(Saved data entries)
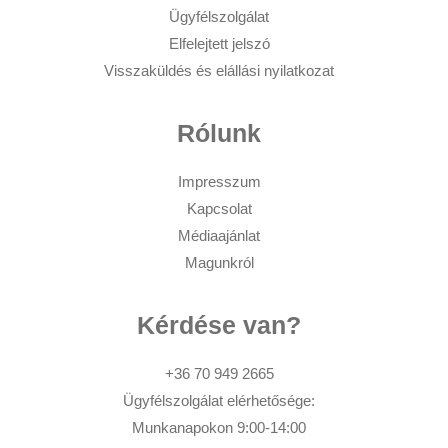
Ügyfélszolgálat
Elfelejtett jelszó
Visszaküldés és elállási nyilatkozat
Rólunk
Impresszum
Kapcsolat
Médiaajánlat
Magunkról
Kérdése van?
+36 70 949 2665
Ügyfélszolgálat elérhetősége:
Munkanapokon 9:00-14:00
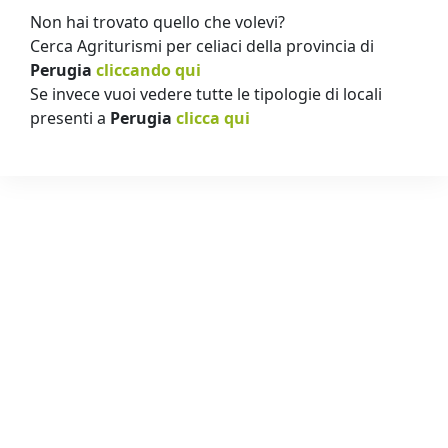
Non hai trovato quello che volevi?
Cerca Agriturismi per celiaci della provincia di
Perugia
cliccando qui
Se invece vuoi vedere tutte le tipologie di locali
presenti a
Perugia
clicca qui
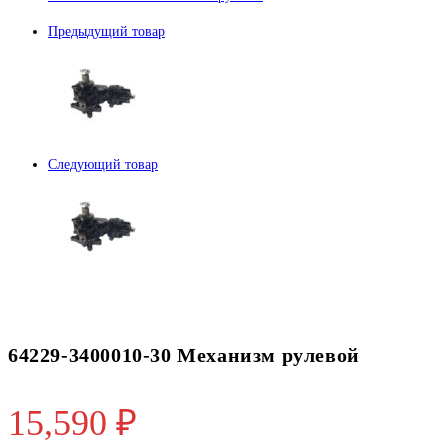
Предыдущий товар
Следующий товар
64229-3400010-30 Механизм рулевой
15,590
₽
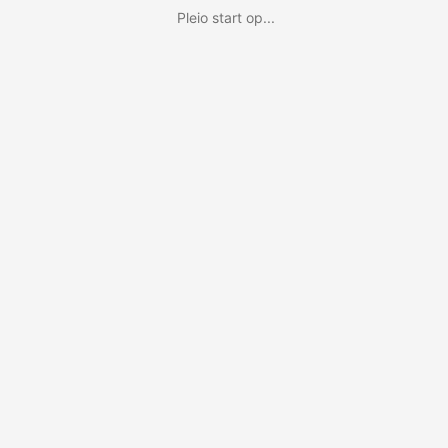
Pleio start op...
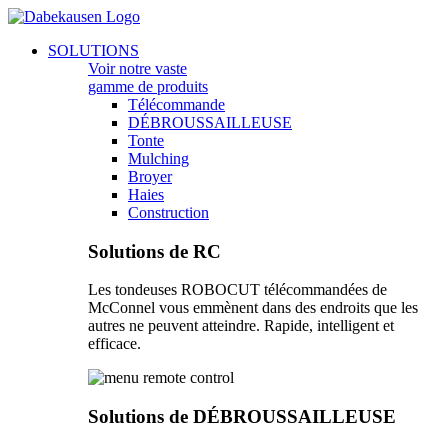
Aller
au
Main
SOLUTIONS
contenu
Menu
Voir notre vaste
gamme de produits
Télécommande
DÉBROUSSAILLEUSE
Tonte
Mulching
Broyer
Haies
Construction
Solutions de RC
Les tondeuses ROBOCUT télécommandées de
McConnel vous emmènent dans des endroits que les
autres ne peuvent atteindre. Rapide, intelligent et
efficace.
Solutions de DÉBROUSSAILLEUSE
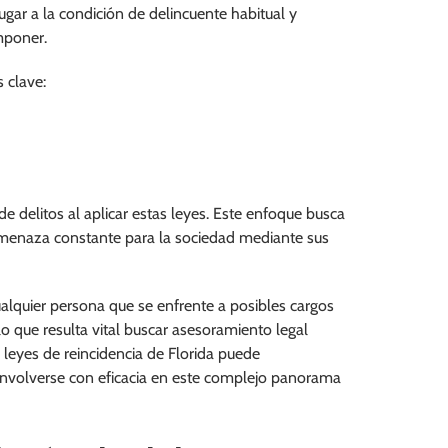
ugar a la condición de delincuente habitual y
mponer.
 clave:
 de delitos al aplicar estas leyes. Este enfoque busca
 amenaza constante para la sociedad mediante sus
lquier persona que se enfrente a posibles cargos
lo que resulta vital buscar asesoramiento legal
 leyes de reincidencia de Florida puede
envolverse con eficacia en este complejo panorama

Problem statement: Would you copy out every line of the data above exactly, minus the pictures?

Response box:
Ügyfélszolgálat
Elfelejtett jelszó
Visszaküldés és elállási nyilatkozat
Rólunk
Impresszum
Kapcsolat
Médiaajánlat
Magunkról
Kérdése van?
+36 70 949 2665
Ügyfélszolgálat elérhetősége:
Munkanapokon 9:00-14:00
Non hai trovato quello che volevi?
Cerca Agriturismi per celiaci della provincia di
Perugia
cliccando qui
Se invece vuoi vedere tutte le tipologie di locali
presenti a
Perugia
clicca qui
Предыдущий товар
Следующий товар
64229-3400010-30 Механизм рулевой
15,590
₽
Pleio start op...
Aller
au
Main
SOLUTIONS
contenu
Menu
Voir notre vaste
gamme de produits
Télécommande
DÉBROUSSAILLEUSE
Tonte
Mulching
Broyer
Haies
Construction
Solutions de RC
Les tondeuses ROBOCUT télécommandées de
McConnel vous emmènent dans des endroits que les
autres ne peuvent atteindre. Rapide, intelligent et
efficace.
Solutions de DÉBROUSSAILLEUSE
ugar a la condición de delincuente habitual y
mponer.
 clave:
 de delitos al aplicar estas leyes. Este enfoque busca
 amenaza constante para la sociedad mediante sus
lquier persona que se enfrente a posibles cargos
lo que resulta vital buscar asesoramiento legal
 leyes de reincidencia de Florida puede
envolverse con eficacia en este complejo panorama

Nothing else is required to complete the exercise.